---------- Supplied text

Japan enacts legislation on foreign worker training


The Diet Building in Chiyoda Ward, Tokyo, Japan. - Yomiuri Shimbun File photo

TOKYO: Japan’s parliament enacted legislation on Friday (June 14) to create a new skill development programme for foreign workers to ease serious labour shortages in the country.

The government plans to introduce the program as early as 2027 to replace the current technical intern training scheme for foreigners.

The House of Councillors, the parliament’s upper chamber, approved the legislation to amend laws, including the immigration control and refugee recognition law, with support mainly from the ruling coalition.

The new programme is designed to train unskilled foreign workers for three years to help them obtain Type 1 residency status, which allows them to work in Japan for up to five years.

Those who acquire Type 2 status, granted to highly skilled foreign workers, are effectively allowed to live in Japan permanently and bring family members to the country.

The current intern programme, introduced as part of efforts to help transfer Japanese technologies to developing countries, has been criticised as a hotbed for abuse of trainees.

--------------------

▶ _Given task a_: In the article on Japan's foreign worker law, how long does Type 1 residency status let a worker stay employed in Japan?
The listing below this point has no connection to the article.

---------- The records

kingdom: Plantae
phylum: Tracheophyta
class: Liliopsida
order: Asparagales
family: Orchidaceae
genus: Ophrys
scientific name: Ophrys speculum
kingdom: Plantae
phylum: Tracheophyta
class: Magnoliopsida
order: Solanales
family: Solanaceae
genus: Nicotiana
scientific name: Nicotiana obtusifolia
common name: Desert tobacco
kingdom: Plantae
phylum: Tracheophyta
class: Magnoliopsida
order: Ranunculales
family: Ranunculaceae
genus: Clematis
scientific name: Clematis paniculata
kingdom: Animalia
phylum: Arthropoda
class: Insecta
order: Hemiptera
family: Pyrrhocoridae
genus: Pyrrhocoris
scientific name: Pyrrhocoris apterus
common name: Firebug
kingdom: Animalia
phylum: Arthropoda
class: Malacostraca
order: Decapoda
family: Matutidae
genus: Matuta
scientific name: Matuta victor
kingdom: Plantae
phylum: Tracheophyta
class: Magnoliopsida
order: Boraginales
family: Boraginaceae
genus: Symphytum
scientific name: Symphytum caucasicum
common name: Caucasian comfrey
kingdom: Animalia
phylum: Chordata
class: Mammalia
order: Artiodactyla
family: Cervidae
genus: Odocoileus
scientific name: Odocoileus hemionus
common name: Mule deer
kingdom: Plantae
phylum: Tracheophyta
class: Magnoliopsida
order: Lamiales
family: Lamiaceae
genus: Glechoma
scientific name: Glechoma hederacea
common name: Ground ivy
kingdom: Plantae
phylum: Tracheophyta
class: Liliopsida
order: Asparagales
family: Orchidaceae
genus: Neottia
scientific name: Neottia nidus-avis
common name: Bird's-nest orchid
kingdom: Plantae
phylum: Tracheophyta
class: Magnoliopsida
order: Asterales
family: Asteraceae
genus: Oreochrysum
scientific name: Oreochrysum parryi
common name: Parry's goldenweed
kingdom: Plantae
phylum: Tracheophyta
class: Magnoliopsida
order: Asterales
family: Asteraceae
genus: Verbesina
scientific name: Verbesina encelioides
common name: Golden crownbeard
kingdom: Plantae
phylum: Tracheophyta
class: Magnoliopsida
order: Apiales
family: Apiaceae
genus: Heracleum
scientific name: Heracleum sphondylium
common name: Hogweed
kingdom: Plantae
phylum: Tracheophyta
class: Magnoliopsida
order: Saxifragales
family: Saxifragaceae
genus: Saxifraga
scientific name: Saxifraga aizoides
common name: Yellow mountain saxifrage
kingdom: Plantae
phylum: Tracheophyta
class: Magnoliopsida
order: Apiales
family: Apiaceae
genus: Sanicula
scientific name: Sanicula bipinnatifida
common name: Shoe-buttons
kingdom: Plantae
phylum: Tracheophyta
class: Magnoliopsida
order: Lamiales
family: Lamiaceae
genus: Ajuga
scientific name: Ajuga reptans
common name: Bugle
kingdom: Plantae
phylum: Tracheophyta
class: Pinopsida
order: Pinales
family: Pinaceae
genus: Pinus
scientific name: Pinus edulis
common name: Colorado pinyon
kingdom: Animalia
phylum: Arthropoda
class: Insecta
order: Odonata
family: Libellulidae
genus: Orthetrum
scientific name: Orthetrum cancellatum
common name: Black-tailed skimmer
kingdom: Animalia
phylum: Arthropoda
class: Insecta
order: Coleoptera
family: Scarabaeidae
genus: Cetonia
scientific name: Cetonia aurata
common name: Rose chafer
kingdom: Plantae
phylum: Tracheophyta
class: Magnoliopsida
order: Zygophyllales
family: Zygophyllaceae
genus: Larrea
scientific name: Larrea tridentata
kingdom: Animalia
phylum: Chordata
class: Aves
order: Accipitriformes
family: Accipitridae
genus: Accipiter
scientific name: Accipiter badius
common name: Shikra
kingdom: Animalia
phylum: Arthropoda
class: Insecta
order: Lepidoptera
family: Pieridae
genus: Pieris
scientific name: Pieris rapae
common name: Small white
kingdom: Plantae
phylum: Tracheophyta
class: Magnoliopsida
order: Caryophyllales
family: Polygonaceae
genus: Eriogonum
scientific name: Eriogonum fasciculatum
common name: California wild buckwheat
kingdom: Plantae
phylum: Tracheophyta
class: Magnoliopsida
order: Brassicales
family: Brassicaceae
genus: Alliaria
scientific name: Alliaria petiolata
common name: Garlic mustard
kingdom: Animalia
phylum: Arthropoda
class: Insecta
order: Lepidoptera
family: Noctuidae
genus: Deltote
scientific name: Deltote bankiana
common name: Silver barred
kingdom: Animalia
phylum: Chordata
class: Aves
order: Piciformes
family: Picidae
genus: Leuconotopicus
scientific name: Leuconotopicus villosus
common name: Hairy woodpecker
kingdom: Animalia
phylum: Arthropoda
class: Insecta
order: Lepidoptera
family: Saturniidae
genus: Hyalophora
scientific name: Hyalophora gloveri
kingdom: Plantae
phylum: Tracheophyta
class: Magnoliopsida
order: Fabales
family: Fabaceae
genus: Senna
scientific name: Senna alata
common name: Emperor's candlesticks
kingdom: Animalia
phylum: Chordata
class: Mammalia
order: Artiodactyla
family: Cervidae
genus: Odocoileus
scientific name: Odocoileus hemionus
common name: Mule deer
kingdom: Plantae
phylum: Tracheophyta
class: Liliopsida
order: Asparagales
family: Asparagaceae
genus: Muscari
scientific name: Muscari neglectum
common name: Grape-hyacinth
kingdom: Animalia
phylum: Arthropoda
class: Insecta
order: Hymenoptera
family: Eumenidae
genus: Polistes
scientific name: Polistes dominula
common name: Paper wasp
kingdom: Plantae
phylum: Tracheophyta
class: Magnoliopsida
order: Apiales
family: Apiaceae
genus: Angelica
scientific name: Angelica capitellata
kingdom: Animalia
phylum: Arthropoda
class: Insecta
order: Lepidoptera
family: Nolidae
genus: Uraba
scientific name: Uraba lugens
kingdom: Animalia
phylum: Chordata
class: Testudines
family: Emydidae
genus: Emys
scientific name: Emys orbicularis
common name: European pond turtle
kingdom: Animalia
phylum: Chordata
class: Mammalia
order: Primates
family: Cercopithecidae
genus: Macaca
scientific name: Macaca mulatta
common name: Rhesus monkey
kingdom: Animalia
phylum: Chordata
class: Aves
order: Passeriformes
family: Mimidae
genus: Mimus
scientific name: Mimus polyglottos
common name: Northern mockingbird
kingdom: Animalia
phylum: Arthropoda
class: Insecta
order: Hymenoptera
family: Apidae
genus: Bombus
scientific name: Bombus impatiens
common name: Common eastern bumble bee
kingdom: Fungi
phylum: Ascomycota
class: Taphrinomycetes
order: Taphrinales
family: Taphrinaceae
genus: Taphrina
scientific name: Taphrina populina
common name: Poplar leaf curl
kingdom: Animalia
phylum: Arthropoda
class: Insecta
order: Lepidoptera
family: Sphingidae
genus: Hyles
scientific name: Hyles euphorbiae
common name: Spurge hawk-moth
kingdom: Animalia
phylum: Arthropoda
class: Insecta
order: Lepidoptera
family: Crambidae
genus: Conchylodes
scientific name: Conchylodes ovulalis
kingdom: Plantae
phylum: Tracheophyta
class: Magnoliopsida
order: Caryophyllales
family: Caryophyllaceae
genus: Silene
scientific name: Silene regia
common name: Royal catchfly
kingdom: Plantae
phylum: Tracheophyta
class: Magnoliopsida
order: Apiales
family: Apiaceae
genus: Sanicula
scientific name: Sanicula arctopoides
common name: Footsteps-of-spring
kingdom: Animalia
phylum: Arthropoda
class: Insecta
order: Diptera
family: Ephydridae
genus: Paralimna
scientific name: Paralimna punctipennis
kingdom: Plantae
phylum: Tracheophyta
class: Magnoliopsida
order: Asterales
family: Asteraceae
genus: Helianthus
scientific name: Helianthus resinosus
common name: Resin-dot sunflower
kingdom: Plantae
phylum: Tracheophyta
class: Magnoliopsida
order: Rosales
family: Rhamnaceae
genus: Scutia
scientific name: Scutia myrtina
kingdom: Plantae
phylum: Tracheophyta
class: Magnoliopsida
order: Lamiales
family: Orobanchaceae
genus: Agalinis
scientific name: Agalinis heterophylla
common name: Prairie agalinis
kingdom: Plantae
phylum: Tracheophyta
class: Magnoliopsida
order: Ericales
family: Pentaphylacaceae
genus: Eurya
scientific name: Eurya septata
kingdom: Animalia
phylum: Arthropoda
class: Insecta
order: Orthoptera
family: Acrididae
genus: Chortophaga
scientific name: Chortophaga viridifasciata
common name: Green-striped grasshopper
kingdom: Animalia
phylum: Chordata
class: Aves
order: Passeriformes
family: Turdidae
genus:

--------------------

▶ _Given task b_: Take the listing from its first line through the line containing "common name: Desert tobacco", and write those lines out again with "scientific name" replaced by "Latin name" and nothing else changed.

▶ _Correct result a_: Up to five years.

▶ _Correct result b_:
kingdom: Plantae
phylum: Tracheophyta
class: Liliopsida
order: Asparagales
family: Orchidaceae
genus: Ophrys
Latin name: Ophrys speculum
kingdom: Plantae
phylum: Tracheophyta
class: Magnoliopsida
order: Solanales
family: Solanaceae
genus: Nicotiana
Latin name: Nicotiana obtusifolia
common name: Desert tobacco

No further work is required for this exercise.